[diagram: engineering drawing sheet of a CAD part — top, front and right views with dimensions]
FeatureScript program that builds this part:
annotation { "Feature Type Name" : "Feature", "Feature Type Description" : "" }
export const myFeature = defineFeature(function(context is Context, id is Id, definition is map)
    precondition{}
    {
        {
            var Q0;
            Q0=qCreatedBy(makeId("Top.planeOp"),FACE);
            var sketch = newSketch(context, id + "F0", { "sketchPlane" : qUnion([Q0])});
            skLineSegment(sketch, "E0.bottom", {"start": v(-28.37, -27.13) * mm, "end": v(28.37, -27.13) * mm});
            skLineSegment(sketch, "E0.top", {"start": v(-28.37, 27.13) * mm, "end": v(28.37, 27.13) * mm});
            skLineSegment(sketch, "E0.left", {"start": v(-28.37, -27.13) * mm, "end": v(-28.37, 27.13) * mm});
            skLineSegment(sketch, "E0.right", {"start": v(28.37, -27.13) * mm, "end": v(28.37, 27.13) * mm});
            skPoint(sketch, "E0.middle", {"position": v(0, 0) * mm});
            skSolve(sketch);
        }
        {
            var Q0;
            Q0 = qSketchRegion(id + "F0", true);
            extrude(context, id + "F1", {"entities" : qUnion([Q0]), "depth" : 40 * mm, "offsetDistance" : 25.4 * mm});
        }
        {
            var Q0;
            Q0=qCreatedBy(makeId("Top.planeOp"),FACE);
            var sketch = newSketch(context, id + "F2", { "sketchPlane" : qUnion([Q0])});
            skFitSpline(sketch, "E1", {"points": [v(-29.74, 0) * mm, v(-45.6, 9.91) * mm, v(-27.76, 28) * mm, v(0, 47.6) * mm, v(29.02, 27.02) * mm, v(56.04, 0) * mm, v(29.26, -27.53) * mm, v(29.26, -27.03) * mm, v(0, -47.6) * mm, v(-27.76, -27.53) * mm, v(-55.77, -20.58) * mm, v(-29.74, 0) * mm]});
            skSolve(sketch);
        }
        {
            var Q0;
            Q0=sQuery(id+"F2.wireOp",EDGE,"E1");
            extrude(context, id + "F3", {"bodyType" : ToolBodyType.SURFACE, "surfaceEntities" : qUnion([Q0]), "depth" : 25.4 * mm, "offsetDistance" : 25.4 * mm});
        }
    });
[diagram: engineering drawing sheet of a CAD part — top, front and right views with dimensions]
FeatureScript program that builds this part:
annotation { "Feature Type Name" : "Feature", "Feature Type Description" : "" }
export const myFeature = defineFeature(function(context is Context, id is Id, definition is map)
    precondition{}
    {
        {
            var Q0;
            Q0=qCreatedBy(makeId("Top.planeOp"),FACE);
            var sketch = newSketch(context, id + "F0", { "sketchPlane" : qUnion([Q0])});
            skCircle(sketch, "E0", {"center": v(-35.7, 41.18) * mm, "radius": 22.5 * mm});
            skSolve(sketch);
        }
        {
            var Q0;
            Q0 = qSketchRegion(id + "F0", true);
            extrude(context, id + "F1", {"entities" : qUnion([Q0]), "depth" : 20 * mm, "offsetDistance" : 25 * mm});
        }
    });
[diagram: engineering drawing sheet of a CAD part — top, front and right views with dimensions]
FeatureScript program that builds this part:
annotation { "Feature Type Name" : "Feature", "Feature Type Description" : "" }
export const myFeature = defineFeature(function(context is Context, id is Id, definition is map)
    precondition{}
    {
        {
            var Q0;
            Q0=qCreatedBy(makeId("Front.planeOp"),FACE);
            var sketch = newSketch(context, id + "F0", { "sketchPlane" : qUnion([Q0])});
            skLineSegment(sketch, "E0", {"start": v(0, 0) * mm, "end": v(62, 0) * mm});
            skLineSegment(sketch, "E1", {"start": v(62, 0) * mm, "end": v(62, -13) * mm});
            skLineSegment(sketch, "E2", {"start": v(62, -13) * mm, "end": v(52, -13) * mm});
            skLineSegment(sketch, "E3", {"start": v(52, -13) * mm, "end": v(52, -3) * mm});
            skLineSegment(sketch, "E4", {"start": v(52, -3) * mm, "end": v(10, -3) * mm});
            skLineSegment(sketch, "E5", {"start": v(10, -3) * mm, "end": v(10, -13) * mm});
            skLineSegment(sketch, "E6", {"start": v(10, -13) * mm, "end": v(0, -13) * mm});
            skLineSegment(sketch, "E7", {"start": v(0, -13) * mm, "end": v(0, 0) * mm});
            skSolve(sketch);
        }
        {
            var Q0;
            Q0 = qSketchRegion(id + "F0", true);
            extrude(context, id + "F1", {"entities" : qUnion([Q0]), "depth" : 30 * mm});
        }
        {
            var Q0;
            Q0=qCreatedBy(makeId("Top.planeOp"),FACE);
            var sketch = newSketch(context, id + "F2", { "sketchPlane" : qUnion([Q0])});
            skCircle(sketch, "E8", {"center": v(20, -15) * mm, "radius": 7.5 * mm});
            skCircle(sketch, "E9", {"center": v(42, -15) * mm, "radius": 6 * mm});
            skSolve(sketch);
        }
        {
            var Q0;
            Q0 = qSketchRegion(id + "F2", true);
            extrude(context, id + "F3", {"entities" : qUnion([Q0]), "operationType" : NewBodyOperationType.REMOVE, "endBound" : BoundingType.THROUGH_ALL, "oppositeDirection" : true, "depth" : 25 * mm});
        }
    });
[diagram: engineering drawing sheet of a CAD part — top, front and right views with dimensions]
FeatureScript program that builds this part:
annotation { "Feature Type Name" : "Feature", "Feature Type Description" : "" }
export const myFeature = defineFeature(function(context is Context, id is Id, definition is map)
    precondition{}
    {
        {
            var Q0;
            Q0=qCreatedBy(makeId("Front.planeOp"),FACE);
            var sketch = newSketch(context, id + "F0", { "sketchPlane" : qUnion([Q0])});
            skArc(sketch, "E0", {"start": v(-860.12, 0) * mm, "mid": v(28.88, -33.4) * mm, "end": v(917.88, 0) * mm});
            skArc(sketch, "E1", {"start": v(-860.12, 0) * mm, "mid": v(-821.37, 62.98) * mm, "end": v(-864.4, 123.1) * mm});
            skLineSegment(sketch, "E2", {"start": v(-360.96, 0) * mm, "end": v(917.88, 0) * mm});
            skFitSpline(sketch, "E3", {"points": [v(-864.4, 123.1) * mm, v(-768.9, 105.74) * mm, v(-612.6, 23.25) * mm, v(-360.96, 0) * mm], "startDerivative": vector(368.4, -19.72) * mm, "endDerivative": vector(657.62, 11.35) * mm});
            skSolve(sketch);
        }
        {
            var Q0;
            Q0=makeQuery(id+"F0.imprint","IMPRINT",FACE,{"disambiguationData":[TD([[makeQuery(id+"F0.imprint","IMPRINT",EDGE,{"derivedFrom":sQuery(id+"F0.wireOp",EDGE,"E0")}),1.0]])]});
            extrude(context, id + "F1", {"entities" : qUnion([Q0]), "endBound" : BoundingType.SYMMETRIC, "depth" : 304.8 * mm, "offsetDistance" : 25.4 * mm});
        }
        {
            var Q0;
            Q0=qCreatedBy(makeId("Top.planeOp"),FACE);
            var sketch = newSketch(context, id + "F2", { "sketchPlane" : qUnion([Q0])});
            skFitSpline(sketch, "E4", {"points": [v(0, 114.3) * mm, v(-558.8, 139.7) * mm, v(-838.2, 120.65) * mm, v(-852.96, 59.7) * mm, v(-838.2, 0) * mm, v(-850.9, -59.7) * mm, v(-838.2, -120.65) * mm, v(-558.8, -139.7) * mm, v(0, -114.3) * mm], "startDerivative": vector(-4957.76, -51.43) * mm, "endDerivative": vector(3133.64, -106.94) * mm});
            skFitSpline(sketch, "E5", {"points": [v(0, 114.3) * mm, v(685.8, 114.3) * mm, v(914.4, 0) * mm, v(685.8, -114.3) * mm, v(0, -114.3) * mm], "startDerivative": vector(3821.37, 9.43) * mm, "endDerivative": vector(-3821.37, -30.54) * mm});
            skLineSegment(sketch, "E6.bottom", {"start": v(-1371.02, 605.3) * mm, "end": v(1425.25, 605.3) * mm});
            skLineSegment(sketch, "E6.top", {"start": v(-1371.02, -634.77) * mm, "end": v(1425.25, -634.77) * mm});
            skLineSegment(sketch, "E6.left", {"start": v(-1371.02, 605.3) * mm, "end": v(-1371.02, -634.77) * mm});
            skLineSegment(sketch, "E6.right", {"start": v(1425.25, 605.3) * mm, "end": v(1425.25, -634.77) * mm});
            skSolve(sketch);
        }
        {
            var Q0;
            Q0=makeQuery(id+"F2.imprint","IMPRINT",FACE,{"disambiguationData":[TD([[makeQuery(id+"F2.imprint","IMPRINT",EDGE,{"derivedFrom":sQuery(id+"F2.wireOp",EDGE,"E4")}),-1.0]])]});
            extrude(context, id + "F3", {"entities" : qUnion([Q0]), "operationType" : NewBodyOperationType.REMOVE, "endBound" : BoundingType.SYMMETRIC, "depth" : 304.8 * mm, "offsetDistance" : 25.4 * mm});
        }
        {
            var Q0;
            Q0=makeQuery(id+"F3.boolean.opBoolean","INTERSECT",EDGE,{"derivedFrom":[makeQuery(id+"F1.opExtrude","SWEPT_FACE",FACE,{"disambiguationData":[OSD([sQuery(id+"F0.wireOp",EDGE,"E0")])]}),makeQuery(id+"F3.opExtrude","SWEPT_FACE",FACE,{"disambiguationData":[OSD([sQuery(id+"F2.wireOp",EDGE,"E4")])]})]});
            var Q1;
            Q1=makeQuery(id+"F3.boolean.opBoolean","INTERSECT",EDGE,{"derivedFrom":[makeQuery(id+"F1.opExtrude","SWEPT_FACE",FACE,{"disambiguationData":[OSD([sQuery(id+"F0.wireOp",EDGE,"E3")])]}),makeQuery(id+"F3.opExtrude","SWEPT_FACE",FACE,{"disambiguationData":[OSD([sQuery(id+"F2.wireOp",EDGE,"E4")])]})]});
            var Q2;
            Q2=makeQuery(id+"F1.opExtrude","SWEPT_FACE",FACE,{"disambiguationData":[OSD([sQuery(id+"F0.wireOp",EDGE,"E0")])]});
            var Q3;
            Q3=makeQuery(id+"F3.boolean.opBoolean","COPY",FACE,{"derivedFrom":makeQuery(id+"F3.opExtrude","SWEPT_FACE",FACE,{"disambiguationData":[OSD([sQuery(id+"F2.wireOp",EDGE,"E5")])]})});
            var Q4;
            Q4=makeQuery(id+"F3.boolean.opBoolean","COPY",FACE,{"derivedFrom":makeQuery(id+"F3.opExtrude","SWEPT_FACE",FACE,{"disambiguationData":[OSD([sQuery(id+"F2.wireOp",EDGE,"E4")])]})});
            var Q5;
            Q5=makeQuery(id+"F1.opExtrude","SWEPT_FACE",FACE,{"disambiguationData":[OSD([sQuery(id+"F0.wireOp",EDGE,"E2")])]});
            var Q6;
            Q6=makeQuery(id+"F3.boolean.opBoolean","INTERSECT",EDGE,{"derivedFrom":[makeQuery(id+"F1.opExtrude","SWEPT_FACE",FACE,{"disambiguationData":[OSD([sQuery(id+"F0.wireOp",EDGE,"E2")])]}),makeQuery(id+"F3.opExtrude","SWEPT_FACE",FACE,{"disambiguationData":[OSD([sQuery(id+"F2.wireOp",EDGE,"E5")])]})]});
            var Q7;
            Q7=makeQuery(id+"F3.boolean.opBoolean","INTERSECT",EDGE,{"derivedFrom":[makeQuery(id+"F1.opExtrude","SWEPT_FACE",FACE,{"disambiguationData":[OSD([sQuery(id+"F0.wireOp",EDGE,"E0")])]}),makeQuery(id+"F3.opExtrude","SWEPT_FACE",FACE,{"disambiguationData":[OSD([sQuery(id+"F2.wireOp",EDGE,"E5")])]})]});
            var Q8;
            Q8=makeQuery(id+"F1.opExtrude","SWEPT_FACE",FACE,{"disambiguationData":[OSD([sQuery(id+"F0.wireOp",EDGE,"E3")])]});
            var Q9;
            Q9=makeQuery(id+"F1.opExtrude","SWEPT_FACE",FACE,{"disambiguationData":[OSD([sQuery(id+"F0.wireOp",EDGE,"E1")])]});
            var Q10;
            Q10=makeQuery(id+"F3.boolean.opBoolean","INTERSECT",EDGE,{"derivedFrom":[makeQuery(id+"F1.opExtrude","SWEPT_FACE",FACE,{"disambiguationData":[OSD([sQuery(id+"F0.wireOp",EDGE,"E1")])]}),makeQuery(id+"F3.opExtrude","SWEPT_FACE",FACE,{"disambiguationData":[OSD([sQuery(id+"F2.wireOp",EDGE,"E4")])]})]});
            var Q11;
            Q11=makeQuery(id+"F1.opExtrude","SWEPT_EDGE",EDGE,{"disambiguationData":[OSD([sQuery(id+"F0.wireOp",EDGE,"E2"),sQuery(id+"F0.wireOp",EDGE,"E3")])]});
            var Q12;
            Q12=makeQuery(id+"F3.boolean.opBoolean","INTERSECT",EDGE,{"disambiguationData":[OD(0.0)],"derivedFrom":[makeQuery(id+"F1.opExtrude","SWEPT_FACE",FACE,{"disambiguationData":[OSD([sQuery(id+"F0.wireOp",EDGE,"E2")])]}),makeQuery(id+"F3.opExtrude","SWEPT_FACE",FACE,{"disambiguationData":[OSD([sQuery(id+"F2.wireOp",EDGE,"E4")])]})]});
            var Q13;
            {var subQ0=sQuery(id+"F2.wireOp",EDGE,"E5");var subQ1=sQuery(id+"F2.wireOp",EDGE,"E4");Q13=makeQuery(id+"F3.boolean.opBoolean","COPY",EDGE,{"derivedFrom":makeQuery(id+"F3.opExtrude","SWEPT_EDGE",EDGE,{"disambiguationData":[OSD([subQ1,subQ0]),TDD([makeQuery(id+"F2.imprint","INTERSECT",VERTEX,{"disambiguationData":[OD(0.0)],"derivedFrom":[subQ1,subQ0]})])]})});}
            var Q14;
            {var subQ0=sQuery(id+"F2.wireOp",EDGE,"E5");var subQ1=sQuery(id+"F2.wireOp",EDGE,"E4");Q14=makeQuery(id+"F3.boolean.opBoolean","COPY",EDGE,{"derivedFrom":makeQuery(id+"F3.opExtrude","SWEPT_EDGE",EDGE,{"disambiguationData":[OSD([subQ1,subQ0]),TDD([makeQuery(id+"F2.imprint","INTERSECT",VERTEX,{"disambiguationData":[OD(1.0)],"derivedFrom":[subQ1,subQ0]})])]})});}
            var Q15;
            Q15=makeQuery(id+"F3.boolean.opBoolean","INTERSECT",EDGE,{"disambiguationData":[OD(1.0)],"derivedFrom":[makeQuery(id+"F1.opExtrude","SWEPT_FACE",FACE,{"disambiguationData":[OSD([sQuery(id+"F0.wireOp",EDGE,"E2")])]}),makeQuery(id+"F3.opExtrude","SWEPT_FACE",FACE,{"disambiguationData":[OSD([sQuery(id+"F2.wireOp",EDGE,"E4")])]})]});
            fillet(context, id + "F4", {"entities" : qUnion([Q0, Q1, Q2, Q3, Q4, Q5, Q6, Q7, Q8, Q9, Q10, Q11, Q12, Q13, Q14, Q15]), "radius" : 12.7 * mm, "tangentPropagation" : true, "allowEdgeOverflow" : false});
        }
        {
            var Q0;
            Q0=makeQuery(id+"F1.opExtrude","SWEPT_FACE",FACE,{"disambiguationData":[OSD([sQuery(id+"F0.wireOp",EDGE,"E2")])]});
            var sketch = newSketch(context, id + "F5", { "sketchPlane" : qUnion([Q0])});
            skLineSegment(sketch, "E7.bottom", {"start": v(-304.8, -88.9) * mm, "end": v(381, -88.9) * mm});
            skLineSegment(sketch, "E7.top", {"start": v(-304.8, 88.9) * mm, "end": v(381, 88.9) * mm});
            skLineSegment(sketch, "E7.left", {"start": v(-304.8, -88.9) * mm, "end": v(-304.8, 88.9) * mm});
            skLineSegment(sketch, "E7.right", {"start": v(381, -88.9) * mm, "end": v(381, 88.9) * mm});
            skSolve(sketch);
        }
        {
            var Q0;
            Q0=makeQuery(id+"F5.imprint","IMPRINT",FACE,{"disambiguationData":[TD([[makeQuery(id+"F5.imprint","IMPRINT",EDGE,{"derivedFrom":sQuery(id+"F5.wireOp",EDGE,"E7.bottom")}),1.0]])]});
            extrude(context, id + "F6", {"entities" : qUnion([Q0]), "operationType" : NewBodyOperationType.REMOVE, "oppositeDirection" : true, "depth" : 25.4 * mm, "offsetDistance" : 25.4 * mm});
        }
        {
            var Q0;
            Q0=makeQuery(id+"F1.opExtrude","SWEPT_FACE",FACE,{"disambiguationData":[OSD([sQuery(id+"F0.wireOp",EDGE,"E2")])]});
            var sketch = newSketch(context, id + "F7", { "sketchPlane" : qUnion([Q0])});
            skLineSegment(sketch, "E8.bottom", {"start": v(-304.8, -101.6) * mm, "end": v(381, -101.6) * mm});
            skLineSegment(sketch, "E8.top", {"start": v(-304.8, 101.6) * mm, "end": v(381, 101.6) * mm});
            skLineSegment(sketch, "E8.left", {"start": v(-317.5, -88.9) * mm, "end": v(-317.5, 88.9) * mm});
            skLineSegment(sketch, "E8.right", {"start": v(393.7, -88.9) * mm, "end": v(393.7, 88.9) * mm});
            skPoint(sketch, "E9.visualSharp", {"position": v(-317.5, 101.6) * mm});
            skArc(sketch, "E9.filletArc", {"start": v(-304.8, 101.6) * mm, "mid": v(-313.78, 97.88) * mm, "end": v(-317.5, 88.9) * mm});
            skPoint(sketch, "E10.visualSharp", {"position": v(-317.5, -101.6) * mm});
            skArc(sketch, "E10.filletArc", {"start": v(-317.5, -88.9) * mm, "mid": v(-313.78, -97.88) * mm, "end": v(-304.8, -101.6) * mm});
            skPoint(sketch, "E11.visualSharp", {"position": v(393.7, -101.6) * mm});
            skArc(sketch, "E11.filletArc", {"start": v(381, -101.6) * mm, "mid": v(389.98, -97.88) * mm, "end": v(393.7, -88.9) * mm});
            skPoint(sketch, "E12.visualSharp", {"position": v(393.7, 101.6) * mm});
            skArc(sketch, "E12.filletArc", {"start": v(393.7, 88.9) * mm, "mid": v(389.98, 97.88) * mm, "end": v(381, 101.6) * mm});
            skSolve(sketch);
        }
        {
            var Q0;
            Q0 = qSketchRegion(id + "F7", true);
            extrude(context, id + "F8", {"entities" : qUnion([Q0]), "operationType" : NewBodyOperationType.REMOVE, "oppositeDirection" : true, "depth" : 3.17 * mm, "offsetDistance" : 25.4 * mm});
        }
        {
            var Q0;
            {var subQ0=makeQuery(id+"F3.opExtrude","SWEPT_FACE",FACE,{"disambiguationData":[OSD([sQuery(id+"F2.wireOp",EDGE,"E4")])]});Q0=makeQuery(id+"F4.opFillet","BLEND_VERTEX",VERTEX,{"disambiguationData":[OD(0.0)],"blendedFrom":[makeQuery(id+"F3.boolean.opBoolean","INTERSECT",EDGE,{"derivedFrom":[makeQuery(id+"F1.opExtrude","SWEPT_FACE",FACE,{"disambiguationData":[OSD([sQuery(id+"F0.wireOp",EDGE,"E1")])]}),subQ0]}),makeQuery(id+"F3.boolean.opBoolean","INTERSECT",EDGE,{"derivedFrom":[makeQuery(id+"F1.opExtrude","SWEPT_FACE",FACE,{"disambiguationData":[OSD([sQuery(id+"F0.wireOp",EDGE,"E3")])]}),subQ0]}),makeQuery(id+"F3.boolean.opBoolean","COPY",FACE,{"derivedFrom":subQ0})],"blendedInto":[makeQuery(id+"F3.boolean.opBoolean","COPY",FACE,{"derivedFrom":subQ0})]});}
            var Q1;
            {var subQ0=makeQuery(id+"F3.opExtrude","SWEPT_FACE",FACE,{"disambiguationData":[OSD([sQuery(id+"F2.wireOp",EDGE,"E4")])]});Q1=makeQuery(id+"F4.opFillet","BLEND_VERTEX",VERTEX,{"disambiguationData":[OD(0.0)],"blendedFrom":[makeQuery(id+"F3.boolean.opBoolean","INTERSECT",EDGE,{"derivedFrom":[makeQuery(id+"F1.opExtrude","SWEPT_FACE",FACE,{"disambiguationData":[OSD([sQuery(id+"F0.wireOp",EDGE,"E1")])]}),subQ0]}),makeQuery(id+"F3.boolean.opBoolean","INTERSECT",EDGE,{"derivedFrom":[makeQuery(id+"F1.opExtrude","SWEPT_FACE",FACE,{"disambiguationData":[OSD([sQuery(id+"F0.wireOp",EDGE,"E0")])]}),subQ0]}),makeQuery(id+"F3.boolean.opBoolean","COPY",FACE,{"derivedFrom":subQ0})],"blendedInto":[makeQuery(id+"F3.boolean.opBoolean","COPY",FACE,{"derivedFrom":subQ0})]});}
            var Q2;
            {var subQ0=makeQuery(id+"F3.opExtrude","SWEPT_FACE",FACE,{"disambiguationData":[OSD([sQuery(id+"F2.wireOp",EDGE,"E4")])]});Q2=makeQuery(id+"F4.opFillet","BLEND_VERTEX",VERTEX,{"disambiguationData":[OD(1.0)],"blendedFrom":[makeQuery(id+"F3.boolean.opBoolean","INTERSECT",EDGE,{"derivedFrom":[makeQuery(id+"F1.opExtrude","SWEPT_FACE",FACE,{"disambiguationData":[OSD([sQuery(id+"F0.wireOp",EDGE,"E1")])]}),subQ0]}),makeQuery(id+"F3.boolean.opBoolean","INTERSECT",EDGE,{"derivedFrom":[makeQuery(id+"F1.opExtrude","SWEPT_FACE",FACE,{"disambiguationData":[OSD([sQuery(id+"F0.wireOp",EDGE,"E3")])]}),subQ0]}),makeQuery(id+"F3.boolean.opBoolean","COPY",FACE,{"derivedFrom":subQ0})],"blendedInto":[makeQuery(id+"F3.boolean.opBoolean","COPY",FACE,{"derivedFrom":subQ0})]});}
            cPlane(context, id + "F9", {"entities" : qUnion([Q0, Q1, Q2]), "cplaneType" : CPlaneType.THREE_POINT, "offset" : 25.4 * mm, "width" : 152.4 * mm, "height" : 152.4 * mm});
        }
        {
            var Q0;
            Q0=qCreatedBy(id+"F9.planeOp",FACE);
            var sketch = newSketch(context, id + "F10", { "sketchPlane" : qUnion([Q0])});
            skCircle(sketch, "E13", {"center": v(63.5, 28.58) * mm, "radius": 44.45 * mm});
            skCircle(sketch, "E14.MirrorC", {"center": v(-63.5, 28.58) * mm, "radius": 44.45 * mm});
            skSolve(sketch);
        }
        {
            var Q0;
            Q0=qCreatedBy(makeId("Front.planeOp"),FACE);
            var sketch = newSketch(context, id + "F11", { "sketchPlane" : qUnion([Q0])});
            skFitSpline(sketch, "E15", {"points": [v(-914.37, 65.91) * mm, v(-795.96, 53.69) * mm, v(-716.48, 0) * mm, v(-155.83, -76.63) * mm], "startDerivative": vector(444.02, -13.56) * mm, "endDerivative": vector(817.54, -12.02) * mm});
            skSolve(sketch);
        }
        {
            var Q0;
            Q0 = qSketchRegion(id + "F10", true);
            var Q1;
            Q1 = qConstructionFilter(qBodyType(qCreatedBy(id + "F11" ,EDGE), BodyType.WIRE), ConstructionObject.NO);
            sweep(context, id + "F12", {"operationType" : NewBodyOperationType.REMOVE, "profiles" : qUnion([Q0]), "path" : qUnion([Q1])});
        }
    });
.....
DESCRIPTION OF THE TASK: Print every line unchanged, starting with the first line of the items and going on through the line that contains "[v(-29.74, 0) *", with both of those lines included.

FINAL ANSWER:
[diagram: engineering drawing sheet of a CAD part — top, front and right views with dimensions]
FeatureScript program that builds this part:
annotation { "Feature Type Name" : "Feature", "Feature Type Description" : "" }
export const myFeature = defineFeature(function(context is Context, id is Id, definition is map)
    precondition{}
    {
        {
            var Q0;
            Q0=qCreatedBy(makeId("Top.planeOp"),FACE);
            var sketch = newSketch(context, id + "F0", { "sketchPlane" : qUnion([Q0])});
            skLineSegment(sketch, "E0.bottom", {"start": v(-28.37, -27.13) * mm, "end": v(28.37, -27.13) * mm});
            skLineSegment(sketch, "E0.top", {"start": v(-28.37, 27.13) * mm, "end": v(28.37, 27.13) * mm});
            skLineSegment(sketch, "E0.left", {"start": v(-28.37, -27.13) * mm, "end": v(-28.37, 27.13) * mm});
            skLineSegment(sketch, "E0.right", {"start": v(28.37, -27.13) * mm, "end": v(28.37, 27.13) * mm});
            skPoint(sketch, "E0.middle", {"position": v(0, 0) * mm});
            skSolve(sketch);
        }
        {
            var Q0;
            Q0 = qSketchRegion(id + "F0", true);
            extrude(context, id + "F1", {"entities" : qUnion([Q0]), "depth" : 40 * mm, "offsetDistance" : 25.4 * mm});
        }
        {
            var Q0;
            Q0=qCreatedBy(makeId("Top.planeOp"),FACE);
            var sketch = newSketch(context, id + "F2", { "sketchPlane" : qUnion([Q0])});
            skFitSpline(sketch, "E1", {"points": [v(-29.74, 0) * mm, v(-45.6, 9.91) * mm, v(-27.76, 28) * mm, v(0, 47.6) * mm, v(29.02, 27.02) * mm, v(56.04, 0) * mm, v(29.26, -27.53) * mm, v(29.26, -27.03) * mm, v(0, -47.6) * mm, v(-27.76, -27.53) * mm, v(-55.77, -20.58) * mm, v(-29.74, 0) * mm]});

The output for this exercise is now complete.